Elegy 2/5 A Desperate Calculus 2/5 Scenes From A Future Marriage 1/5 Coming Of Age In Karhide 2/5 High Abyss 2/5 Recording Angel 2/5 When Strangers Meet 2/5 The Day The Aliens Came 2/5 Gnota 3/5 Rorvik's War 3/5 Radiance 2/5 Old Legends 2/5 The Red Blaze In The Morning 4/5 One 3/5 Scarecrow 2/5 Wang's Carpets 4/5
The problem with most SF anthologies is that they tend to be a very mixed bag of mostly bad stories with only a couple of gems. The bad stories usually do not have any good SF ideas and are heavily laden with descriptions of things. And you are supposed to get the gist of the story hopefully through the fog. An example is Coming of Age in Karhide by Ursula K Le Guin. I don't get the hype behind this author. Her stories are so overloaded with alien descriptions, alien terms and alien names that when you strip them all out, what you get is just an ordinary tale with no "science fiction" in it. And hardly any originality behind the fog of words. Radiance by Carter Scholz is another particularly bad one. You get lots of difficult to follow conversations and improperly formed sentences with no verb. After ploughing through the really awkwardwwriting, I have no idea what is the point of it all. You need infinite patience trying to figure out what the story is about.

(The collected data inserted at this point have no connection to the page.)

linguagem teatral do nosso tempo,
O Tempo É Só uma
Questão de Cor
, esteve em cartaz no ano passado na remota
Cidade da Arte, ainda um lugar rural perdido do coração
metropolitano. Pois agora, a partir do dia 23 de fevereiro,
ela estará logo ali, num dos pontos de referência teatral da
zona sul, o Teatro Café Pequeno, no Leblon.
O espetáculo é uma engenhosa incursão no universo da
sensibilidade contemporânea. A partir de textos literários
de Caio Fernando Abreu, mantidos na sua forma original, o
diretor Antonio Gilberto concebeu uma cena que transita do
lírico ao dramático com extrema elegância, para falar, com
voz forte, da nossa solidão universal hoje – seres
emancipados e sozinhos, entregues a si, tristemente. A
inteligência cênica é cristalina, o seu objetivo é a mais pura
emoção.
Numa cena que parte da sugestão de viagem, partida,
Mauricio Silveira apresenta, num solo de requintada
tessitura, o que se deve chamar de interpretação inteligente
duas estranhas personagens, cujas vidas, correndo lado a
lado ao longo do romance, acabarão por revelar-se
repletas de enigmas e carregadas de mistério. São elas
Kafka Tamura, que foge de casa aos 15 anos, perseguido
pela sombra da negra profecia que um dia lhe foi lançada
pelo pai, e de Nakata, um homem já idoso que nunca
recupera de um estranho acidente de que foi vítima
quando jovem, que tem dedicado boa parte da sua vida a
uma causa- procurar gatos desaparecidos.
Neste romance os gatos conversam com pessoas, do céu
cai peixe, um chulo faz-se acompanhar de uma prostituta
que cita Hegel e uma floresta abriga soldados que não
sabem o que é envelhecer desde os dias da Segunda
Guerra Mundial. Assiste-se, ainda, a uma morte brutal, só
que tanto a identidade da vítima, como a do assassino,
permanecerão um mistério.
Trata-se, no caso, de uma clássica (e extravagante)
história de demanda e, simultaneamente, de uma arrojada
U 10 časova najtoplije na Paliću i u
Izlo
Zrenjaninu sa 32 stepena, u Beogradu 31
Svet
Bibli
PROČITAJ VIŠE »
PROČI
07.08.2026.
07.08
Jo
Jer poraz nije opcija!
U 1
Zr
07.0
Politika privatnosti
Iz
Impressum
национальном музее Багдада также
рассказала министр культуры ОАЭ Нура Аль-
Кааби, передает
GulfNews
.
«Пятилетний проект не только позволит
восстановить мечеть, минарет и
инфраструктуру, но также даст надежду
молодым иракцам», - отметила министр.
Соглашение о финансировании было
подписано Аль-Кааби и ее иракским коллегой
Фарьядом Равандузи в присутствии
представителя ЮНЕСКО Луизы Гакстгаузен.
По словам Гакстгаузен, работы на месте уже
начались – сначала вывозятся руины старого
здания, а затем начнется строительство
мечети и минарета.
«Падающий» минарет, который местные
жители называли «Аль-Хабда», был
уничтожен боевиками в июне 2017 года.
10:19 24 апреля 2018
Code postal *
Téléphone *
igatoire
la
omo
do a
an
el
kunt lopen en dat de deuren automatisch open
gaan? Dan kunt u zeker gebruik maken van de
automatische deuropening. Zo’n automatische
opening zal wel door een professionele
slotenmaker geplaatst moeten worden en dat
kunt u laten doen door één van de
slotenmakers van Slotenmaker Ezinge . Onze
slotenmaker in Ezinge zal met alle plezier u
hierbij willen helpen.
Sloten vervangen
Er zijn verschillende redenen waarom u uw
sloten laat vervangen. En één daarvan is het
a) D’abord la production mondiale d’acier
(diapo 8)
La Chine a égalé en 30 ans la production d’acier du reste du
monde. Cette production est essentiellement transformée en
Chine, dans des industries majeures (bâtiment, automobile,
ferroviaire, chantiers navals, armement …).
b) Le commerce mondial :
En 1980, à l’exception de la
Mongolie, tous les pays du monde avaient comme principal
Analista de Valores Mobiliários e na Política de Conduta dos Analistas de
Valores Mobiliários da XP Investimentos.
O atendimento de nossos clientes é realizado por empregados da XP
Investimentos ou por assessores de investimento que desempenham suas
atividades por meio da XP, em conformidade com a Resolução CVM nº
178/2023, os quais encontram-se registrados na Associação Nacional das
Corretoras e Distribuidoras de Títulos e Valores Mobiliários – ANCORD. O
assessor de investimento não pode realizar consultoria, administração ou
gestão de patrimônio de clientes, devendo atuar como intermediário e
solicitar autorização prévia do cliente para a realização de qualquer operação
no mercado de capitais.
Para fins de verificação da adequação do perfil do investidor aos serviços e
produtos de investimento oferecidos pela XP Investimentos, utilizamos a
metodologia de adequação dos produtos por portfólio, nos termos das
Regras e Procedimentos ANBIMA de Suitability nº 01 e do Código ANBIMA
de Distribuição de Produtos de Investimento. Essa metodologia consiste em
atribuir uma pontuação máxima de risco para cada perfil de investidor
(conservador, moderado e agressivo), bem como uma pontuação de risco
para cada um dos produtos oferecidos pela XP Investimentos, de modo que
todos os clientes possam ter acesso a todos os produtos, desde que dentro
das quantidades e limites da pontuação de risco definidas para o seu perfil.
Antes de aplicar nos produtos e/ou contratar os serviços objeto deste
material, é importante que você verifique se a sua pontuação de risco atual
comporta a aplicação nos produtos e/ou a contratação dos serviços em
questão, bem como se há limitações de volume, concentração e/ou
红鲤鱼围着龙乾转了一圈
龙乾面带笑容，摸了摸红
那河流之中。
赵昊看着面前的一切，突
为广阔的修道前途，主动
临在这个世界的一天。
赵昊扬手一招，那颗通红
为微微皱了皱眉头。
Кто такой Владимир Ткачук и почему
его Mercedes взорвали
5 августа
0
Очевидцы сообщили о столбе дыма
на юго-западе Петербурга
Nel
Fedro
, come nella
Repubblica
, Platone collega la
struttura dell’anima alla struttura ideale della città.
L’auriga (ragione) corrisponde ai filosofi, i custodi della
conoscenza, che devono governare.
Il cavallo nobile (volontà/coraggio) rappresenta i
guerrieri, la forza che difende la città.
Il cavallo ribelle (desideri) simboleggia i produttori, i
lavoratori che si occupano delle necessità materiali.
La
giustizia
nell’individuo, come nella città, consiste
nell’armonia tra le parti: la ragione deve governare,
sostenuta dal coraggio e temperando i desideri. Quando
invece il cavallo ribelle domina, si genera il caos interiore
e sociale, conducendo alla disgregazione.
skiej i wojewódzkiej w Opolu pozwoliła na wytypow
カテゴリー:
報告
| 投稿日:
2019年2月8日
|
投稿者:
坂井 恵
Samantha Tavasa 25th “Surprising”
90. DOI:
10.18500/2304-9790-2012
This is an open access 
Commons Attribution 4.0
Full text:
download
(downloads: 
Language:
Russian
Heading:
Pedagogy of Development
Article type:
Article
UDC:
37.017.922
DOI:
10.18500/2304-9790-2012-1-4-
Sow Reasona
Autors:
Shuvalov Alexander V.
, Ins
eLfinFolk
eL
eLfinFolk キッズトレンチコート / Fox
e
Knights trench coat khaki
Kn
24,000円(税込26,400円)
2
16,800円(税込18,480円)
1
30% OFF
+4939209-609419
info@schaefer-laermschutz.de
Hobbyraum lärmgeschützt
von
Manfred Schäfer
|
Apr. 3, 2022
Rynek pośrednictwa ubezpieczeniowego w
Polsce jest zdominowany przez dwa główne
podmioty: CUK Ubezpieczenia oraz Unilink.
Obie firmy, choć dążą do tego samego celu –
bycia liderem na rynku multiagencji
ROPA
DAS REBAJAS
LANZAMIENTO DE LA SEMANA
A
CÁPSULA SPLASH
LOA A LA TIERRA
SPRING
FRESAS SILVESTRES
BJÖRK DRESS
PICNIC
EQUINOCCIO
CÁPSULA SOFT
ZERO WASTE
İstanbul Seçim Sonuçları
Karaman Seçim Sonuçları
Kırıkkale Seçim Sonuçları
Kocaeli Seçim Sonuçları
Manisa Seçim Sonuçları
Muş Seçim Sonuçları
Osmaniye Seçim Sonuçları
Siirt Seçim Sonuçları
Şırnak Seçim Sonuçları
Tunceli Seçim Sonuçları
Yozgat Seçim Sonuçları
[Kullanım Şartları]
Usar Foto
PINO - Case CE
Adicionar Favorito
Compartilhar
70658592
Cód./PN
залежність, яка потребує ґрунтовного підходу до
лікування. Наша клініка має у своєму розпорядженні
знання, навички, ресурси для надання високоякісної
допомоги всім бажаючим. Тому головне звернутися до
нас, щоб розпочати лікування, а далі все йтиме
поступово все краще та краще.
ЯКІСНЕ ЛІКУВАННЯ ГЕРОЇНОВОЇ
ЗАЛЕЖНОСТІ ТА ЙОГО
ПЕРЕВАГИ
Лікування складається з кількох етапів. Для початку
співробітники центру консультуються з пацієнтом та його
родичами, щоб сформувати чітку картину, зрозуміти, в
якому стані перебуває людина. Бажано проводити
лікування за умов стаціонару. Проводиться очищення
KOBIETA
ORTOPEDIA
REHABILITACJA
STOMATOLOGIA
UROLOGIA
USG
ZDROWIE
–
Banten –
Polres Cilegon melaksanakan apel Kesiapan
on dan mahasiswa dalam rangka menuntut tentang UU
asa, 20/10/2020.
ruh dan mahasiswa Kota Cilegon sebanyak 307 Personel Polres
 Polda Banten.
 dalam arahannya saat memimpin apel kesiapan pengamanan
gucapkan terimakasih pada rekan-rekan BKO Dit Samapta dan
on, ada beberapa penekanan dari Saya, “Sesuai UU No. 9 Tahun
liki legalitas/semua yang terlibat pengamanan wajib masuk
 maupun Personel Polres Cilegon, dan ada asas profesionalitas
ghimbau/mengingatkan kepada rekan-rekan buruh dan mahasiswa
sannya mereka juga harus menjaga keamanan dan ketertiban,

All anthologies are a mix, but this one was unusually strong. Here are my ratings for the individual stories: Elegy (M Rosenblum) 4 A Desperate Calculus (S Blake) 4 Scenes From a Future Marriage (J Stevens-Arce) 3 - OK, but I don't get why this is SF Coming of Age in Karhide (U Le Guin) 5 High Abyss (G Benford) 3 Recording Angel (P McAuley) 4 When Strangers Meet (S Orin-Lyris) 3 The Day the Aliens Came (R Sheckley) 3 Gnota (G Abraham) 4 Rorvik's War (G Landis) 4 Radiance (C Scholz) 2 Old Legends (G Benford article) 3 The Red Blaze Is the Morning (R Silverberg) 4 One (G A Effinger) 4 Scarecrow (P Anderson) 4 Wang's Carpets (G Egan) 4
A beautiful book with many amazing stories, this anthology of "hard" science fiction is easily one of my favorite books to date. With a variety of themes, from brain surgery using squid neurons to the concept of a higher power developing in lonely robots, these stories are wonderfully written and have some of the most complex and intriguing concepts I've ever learned of. Rorvik's War, an immersing and intriguing story, is easily one of my favorites, with the experiences of the main character and his confusion perfectly reflecting into the reader.
An OK collection of hard science fiction short stories from the mid-1990's. My favorite stories from this anthology were: the sensitive "Coming of Age in Karhide" by Ursula LeGuin and the outstanding "Wang's Carpets" by Greg Egan. I will be looking for more works by Greg Egan.